Published online by Cambridge University Press: 16 September 2020
SCIENCE FICTION HAS long served as a platform for exploring the limits of reality. The more disturbing one's experiences in real life, the more plausible it is to express one's confusion in writing. The atrocities of the Vietnam War and the growing drug culture in the 1960s certainly created a sense of “unreality”—with novels like Kurt Vonnegut's Slaughterhouse 5 (1969) and pretty much the entire oeuvre of Philip K. Dick reflecting that generation's unease with the way trauma and doubts were swept under the carpet by a materialistic society. While the cultural revolution of the late 1960s in West Germany had run into the buffers of political reality and the young generation retreated into countercultural milieus and radical subgroups, the politically engaged intellectual elites continued to challenge the capitalist system and its increasing flexibility in absorbing protest and criticism. Their critique is cleverly delivered in Rainer Werner Fassbinder's made-for-television SF film Welt am Draht (World on a Wire, 1973), an adaptation of Daniel F. Galouye's novel Simulacron-3 (1964). Although it was unavailable for a long time, a digitally restored version was presented in 2010 at the sixtieth Berlinale (Berlin International Film Festival) and it was subsequently shown to an even broader audience at the Museum of Modern Art in New York.

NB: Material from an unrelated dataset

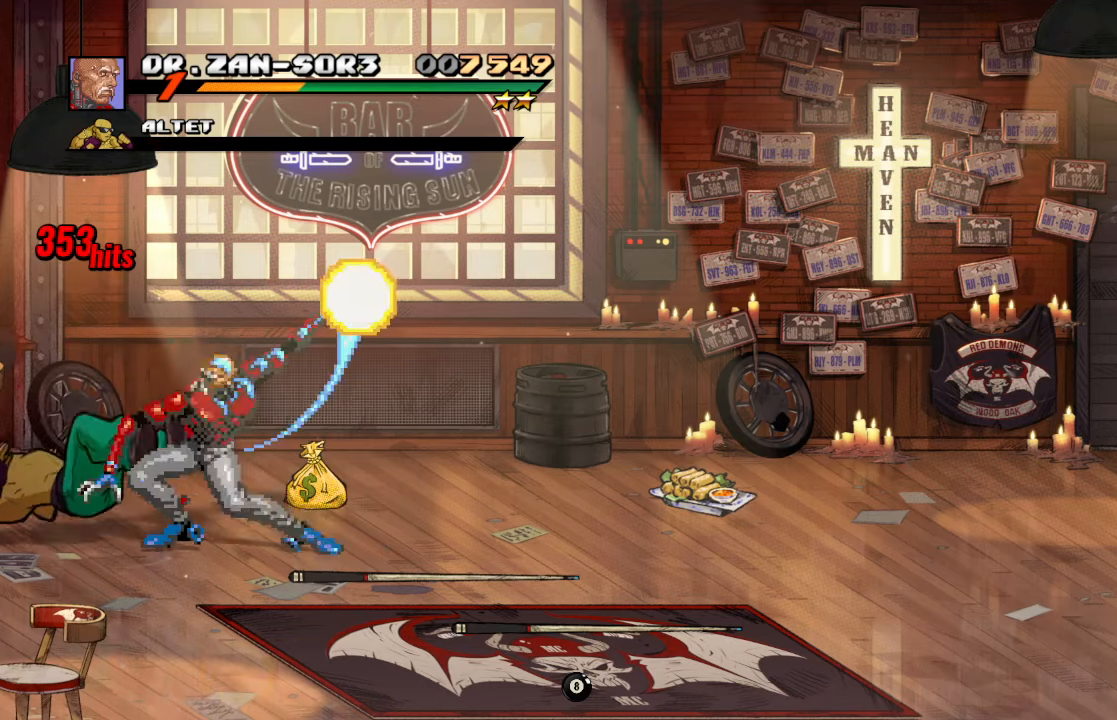
{"buttons": ["DPAD_RIGHT"], "left_stick": "center", "right_stick": "center", "events": [[450, "DPAD_RIGHT", "down"]]}
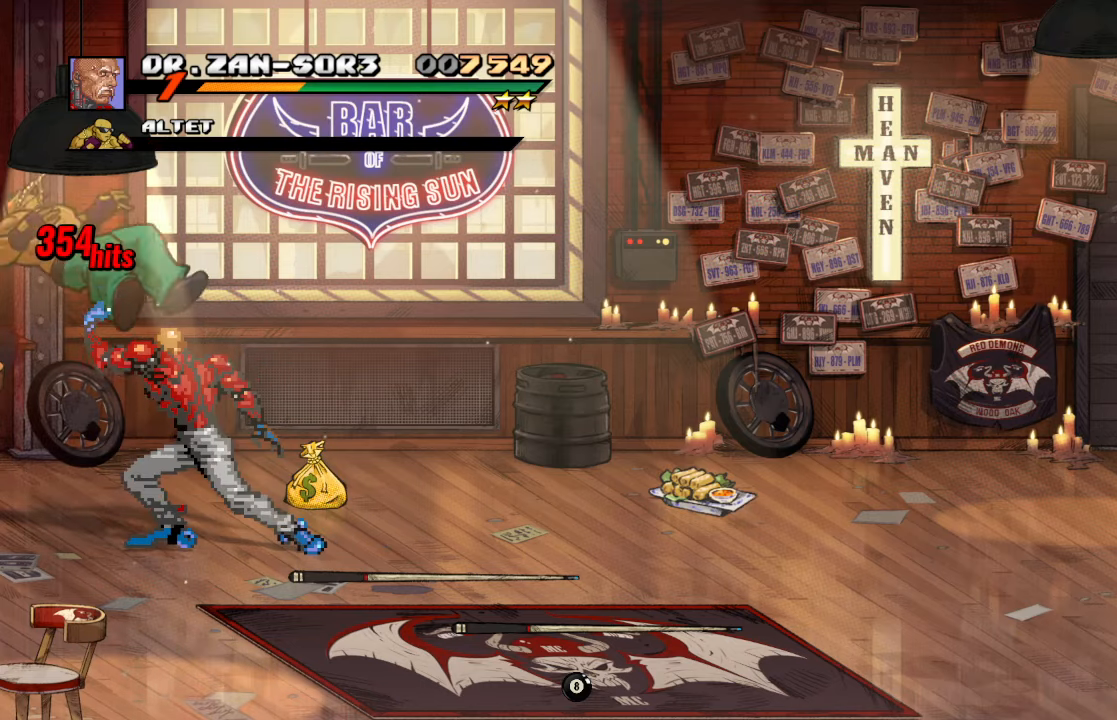
{"buttons": ["DPAD_DOWN", "DPAD_RIGHT"], "left_stick": "center", "right_stick": "center", "events": [[33, "DPAD_RIGHT", "up"], [83, "DPAD_RIGHT", "down"], [150, "DPAD_DOWN", "down"]]}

After his mentor Professor Vollmer, inventor of the Simulacron program, dies under mysterious circumstances, Fred Stiller becomes technical director of the Institut für Kybernetik und Zukunftsforschung (IKZ, Institute for Cybernetics and Futurology). Here, researchers are trying to model social behavior patterns and predict future trends as well as future demand for products and resources. Simulacron creates a simplified version of the real world, in which so-called “identity units” live within an artificial environment generated by the program. These identity units do not know that they are only artificial constructs, or that they can be deleted or reprogrammed at any time. The operators are able to transfer their consciousness into one of the identity units in order to enter this virtual reality.
Mysterious events cause Stiller to fear he is losing his mind. Staff members at the institute disappear, and nobody but him can remember them. During a car ride with Vollmer's daughter Eva, the view in front of him suddenly turns dark, as though the road ahead ends in nothingness.